= RECORD EXCERPTS =

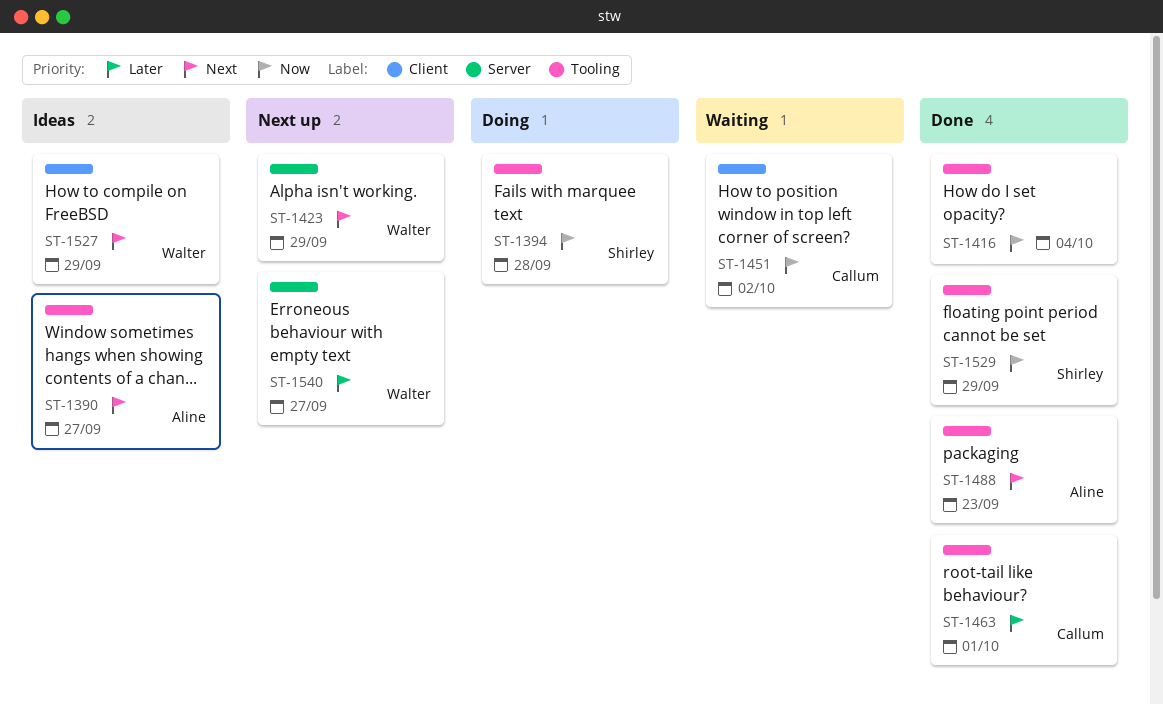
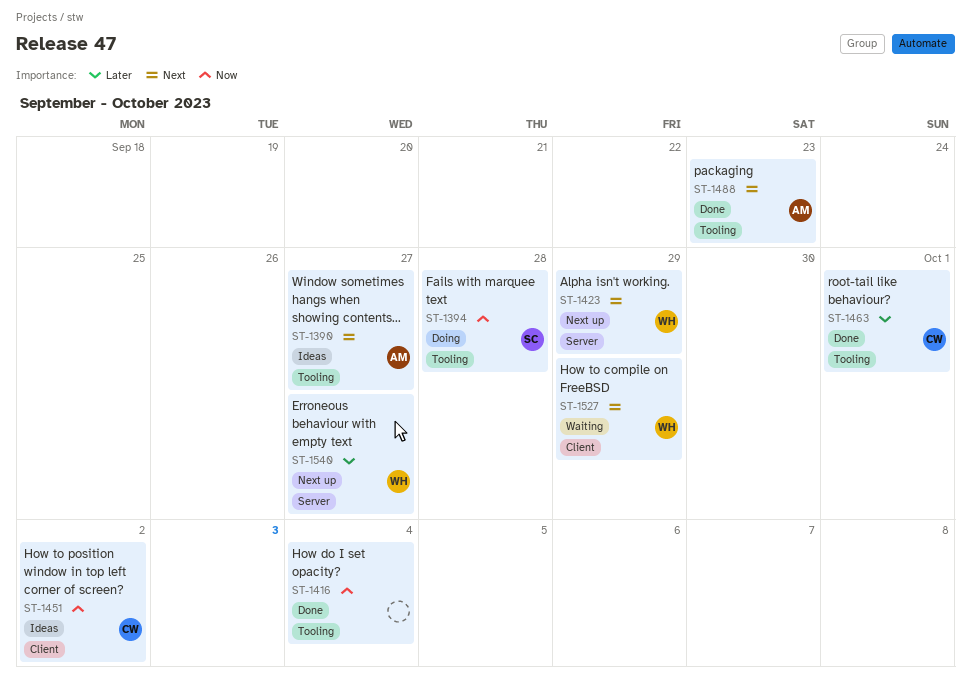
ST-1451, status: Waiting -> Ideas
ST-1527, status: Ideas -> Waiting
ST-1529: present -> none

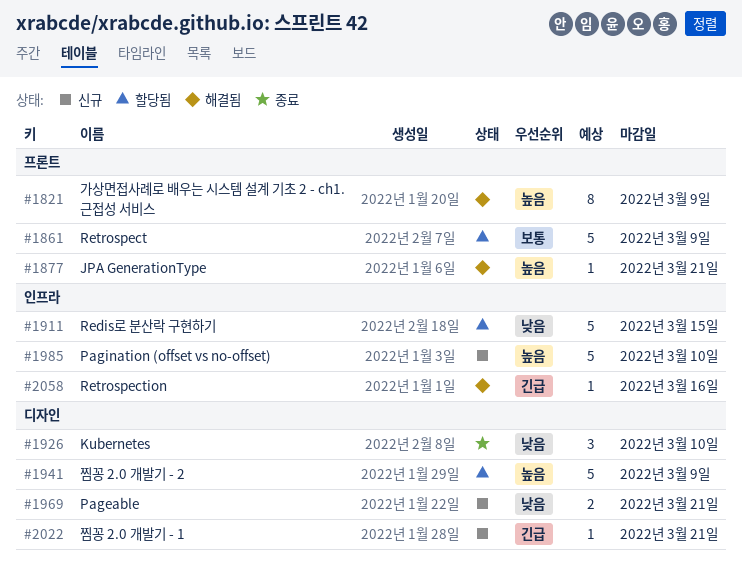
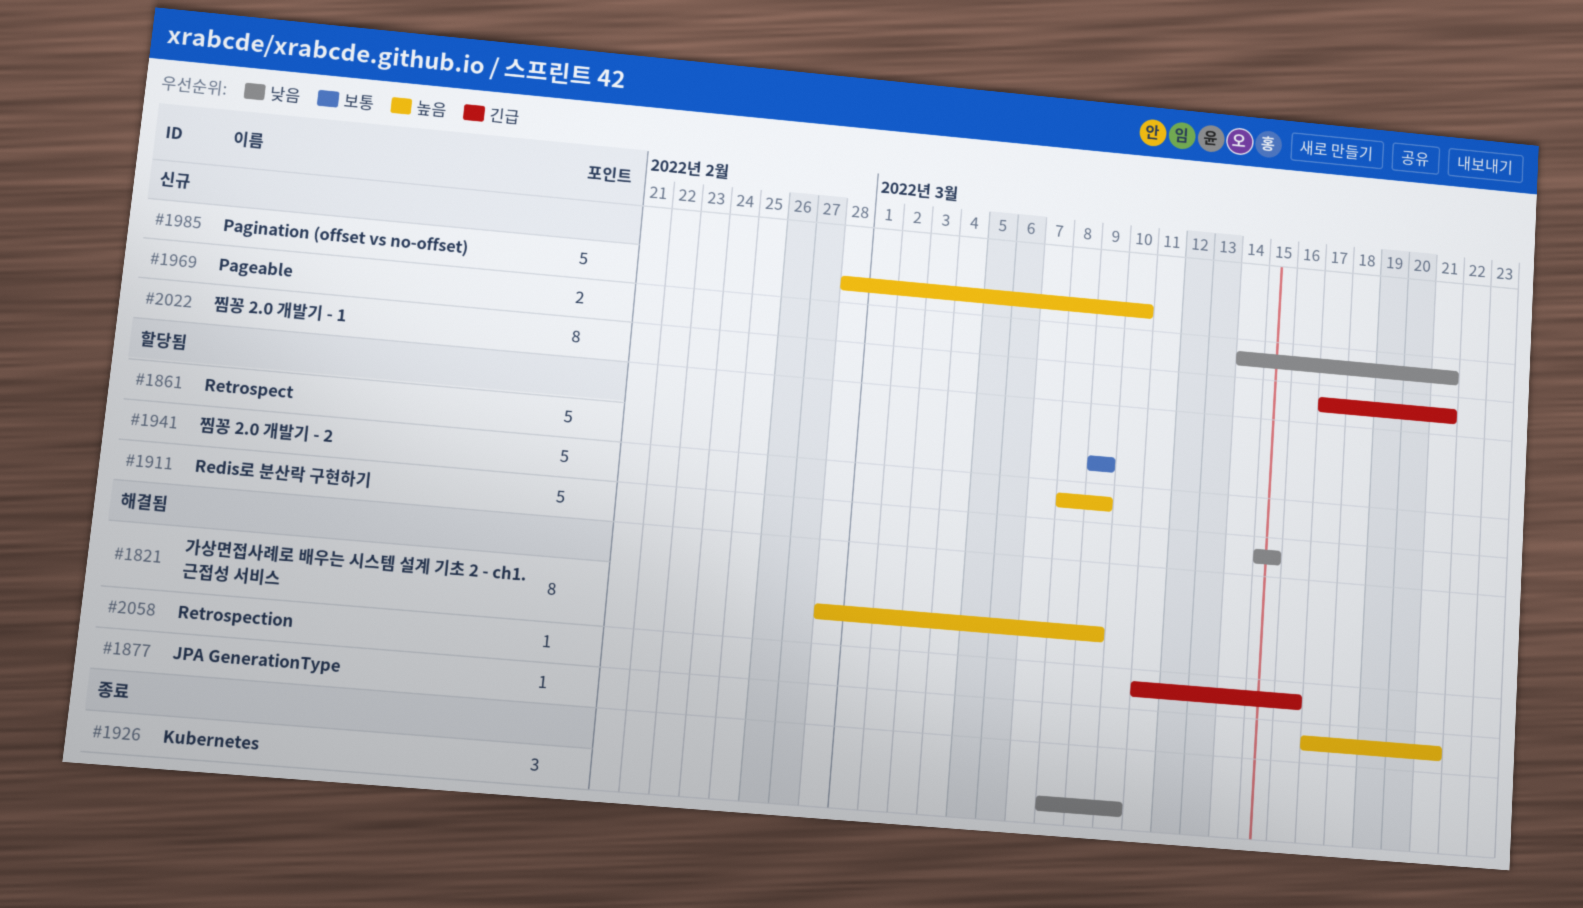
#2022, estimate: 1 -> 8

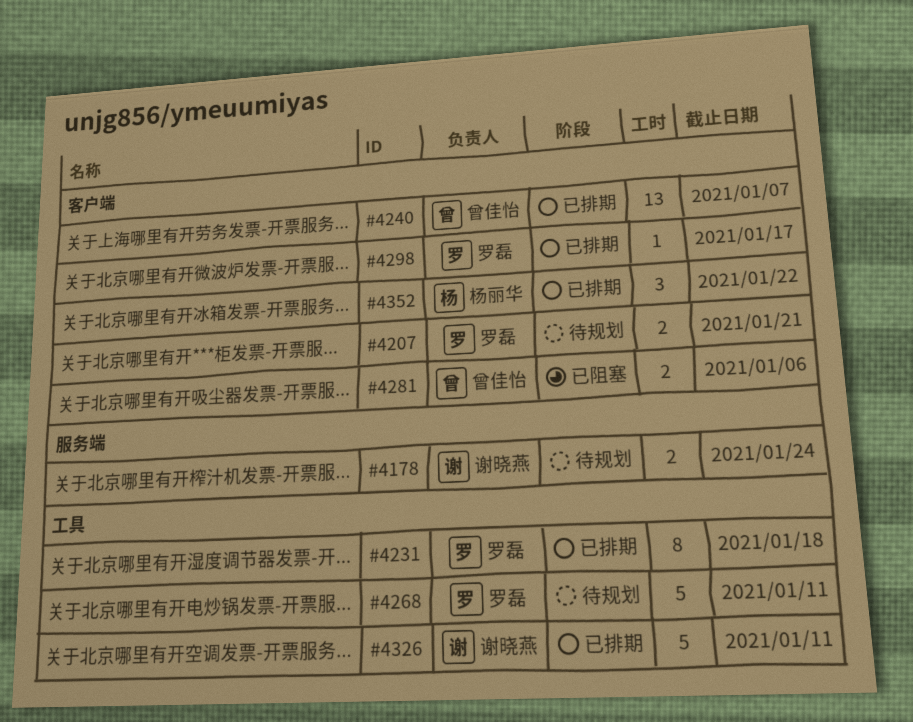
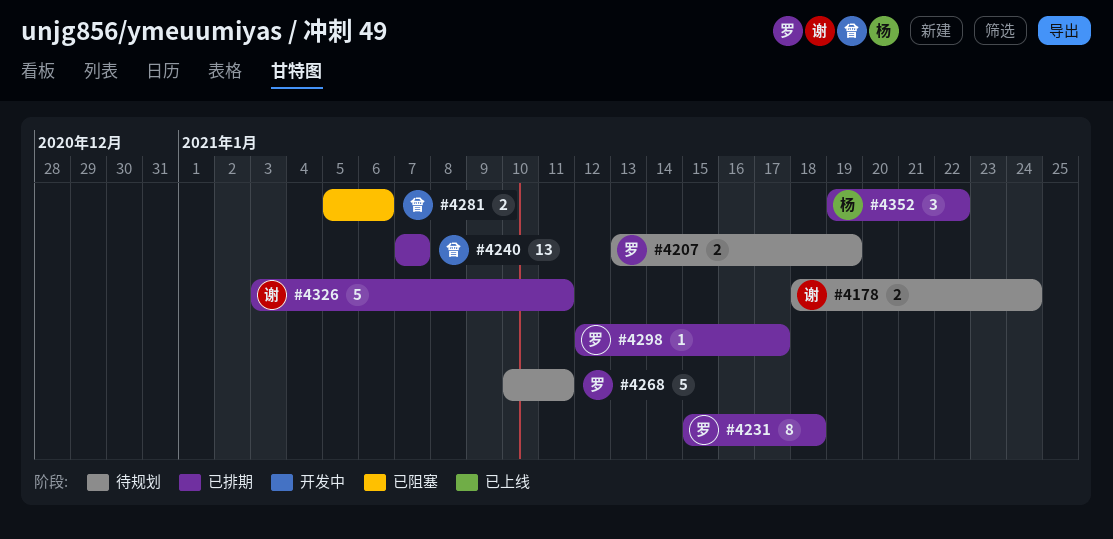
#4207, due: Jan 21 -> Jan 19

= WHAT THE TASK ASKS =
Transcribe all entries above exactly. Drop the pictures.

= EXERCISE RESPONSE =
ST-1451, status: Waiting -> Ideas
ST-1527, status: Ideas -> Waiting
ST-1529: present -> none

#2022, estimate: 1 -> 8

#4207, due: Jan 21 -> Jan 19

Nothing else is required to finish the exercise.